Your generous school supply drive will provide supplies to not only the children of this elementary school, but also to Mbolo Aly Sidy students who study in the middle school in Mbolo Birane (they walk the 1.5k through the ‘woods’ and through the thorns to the other village every morning and sometimes twice a day, even on the hottest and windiest of days. Supplies will also be provided to the high school students of Mbolo Aly Sidy who have to take public transportation (see previous blog post about Transportation in Senegal) every morning all the way to Galoya, 6k away, paying 25 cents each way (hey, that adds up!) School in Senegal is not provided free by the government.
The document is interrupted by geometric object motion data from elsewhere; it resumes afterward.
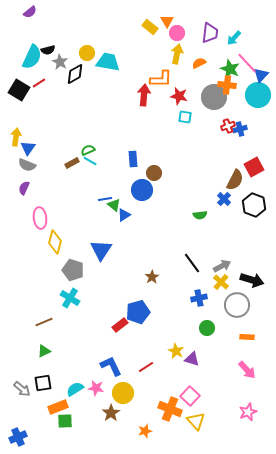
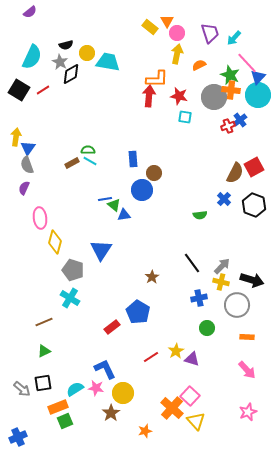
purple trapezoid at (210, 33): rotated 25 degrees counterclockwise
black semicircle at (48, 50): moved 18 px right, 5 px up
orange semicircle at (199, 63): moved 2 px down
green star at (230, 69): moved 6 px down
black diamond at (75, 74): moved 4 px left
blue triangle at (261, 75): moved 3 px left, 2 px down
orange L-shape at (161, 79): moved 4 px left
red line at (39, 83): moved 4 px right, 7 px down
orange cross at (227, 85): moved 4 px right, 5 px down
red arrow at (144, 95): moved 5 px right, 1 px down
blue cross at (240, 129): moved 9 px up; rotated 24 degrees counterclockwise
green semicircle at (88, 150): rotated 24 degrees clockwise
gray semicircle at (27, 165): rotated 48 degrees clockwise
brown semicircle at (235, 180): moved 7 px up
blue triangle at (124, 215): rotated 24 degrees clockwise
gray arrow at (222, 266): rotated 18 degrees counterclockwise
yellow cross at (221, 282): rotated 28 degrees counterclockwise
blue pentagon at (138, 312): rotated 25 degrees counterclockwise
red rectangle at (120, 325): moved 8 px left, 2 px down
yellow star at (176, 351): rotated 14 degrees clockwise
blue L-shape at (111, 366): moved 6 px left, 3 px down
red line at (146, 367): moved 5 px right, 10 px up
orange cross at (170, 409): moved 2 px right, 1 px up; rotated 20 degrees clockwise
green square at (65, 421): rotated 21 degrees counterclockwise
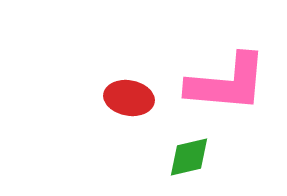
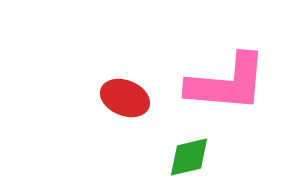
red ellipse: moved 4 px left; rotated 12 degrees clockwise
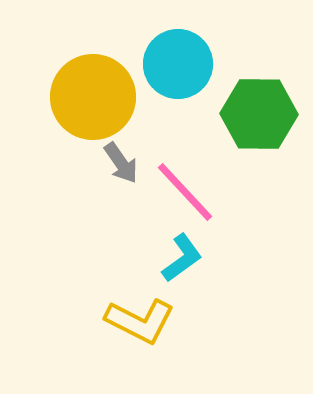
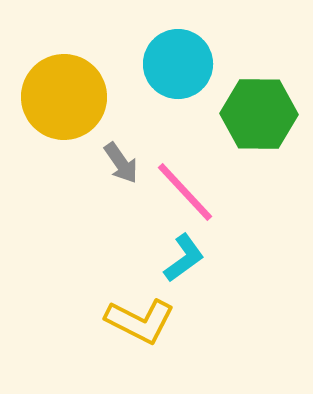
yellow circle: moved 29 px left
cyan L-shape: moved 2 px right
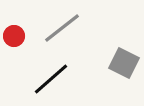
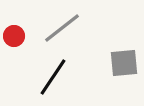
gray square: rotated 32 degrees counterclockwise
black line: moved 2 px right, 2 px up; rotated 15 degrees counterclockwise
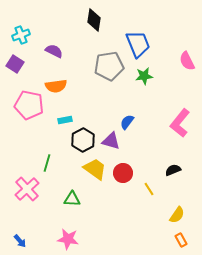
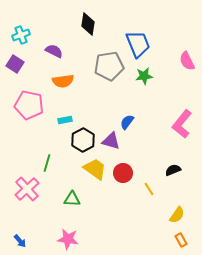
black diamond: moved 6 px left, 4 px down
orange semicircle: moved 7 px right, 5 px up
pink L-shape: moved 2 px right, 1 px down
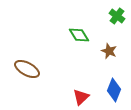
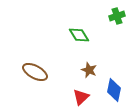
green cross: rotated 35 degrees clockwise
brown star: moved 20 px left, 19 px down
brown ellipse: moved 8 px right, 3 px down
blue diamond: rotated 10 degrees counterclockwise
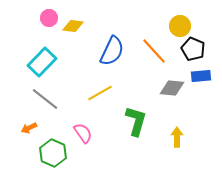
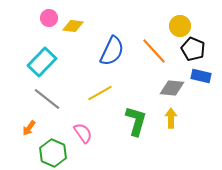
blue rectangle: rotated 18 degrees clockwise
gray line: moved 2 px right
orange arrow: rotated 28 degrees counterclockwise
yellow arrow: moved 6 px left, 19 px up
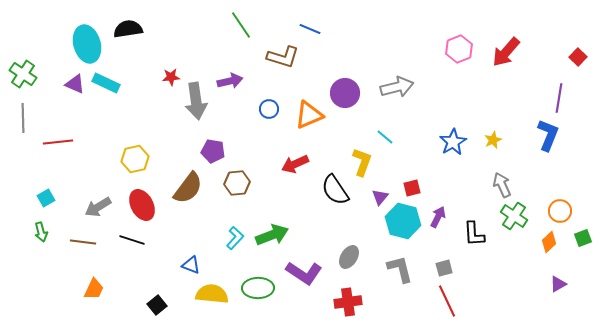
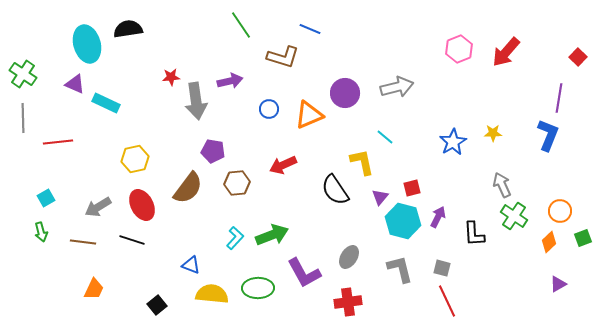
cyan rectangle at (106, 83): moved 20 px down
yellow star at (493, 140): moved 7 px up; rotated 24 degrees clockwise
yellow L-shape at (362, 162): rotated 32 degrees counterclockwise
red arrow at (295, 164): moved 12 px left, 1 px down
gray square at (444, 268): moved 2 px left; rotated 30 degrees clockwise
purple L-shape at (304, 273): rotated 27 degrees clockwise
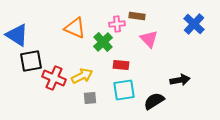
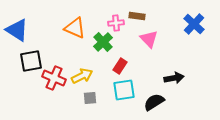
pink cross: moved 1 px left, 1 px up
blue triangle: moved 5 px up
red rectangle: moved 1 px left, 1 px down; rotated 63 degrees counterclockwise
black arrow: moved 6 px left, 2 px up
black semicircle: moved 1 px down
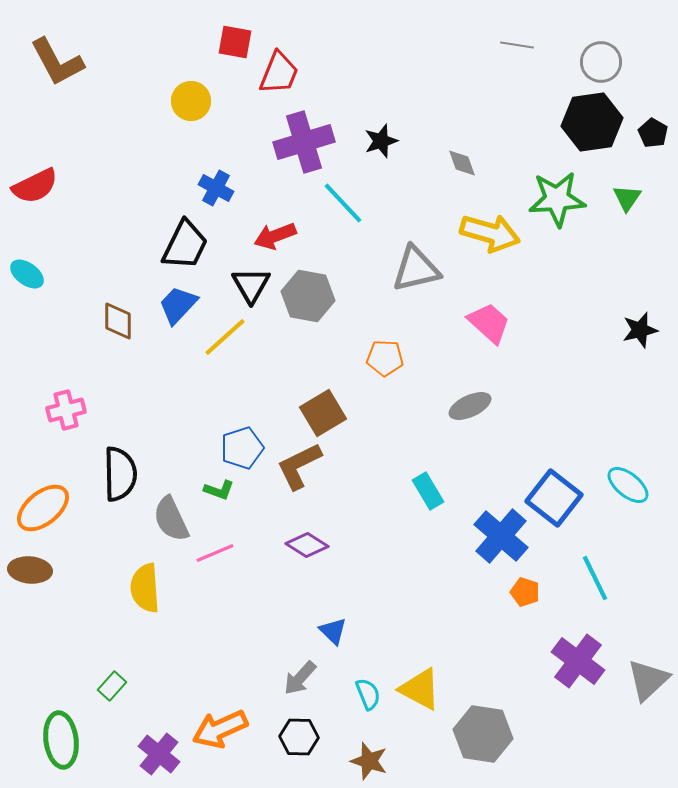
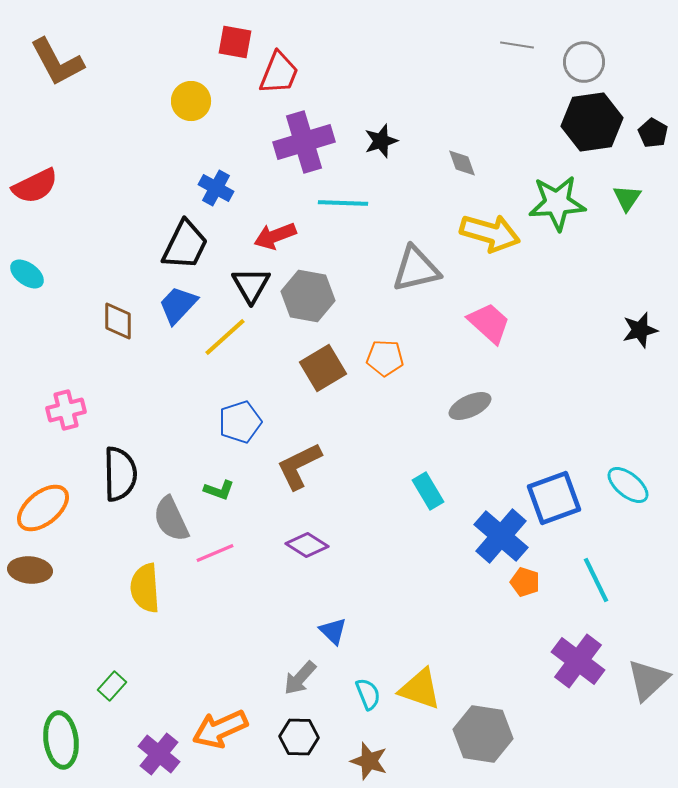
gray circle at (601, 62): moved 17 px left
green star at (557, 199): moved 4 px down
cyan line at (343, 203): rotated 45 degrees counterclockwise
brown square at (323, 413): moved 45 px up
blue pentagon at (242, 448): moved 2 px left, 26 px up
blue square at (554, 498): rotated 32 degrees clockwise
cyan line at (595, 578): moved 1 px right, 2 px down
orange pentagon at (525, 592): moved 10 px up
yellow triangle at (420, 689): rotated 9 degrees counterclockwise
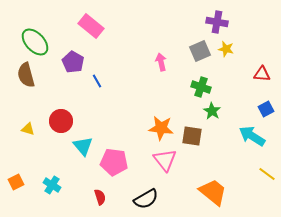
Every student has to pay every year to attend school. Inscription fees vary between schools, some including vests/shirts for uniforms. Fees can be up to $17 in some public schools, which is an extreme amount of money for families living off what they grow, unable to sell much of their production. Your donations will be heartily accepted and last much longer than the cheaply made school products children here are able to purchase.
I cannot thank you all enough. The community of Red Bluff has done something that has reached across the ocean and will touch the lives and education of so many here in Mbolo Aly Sidy. Your generosity cannot be repaid.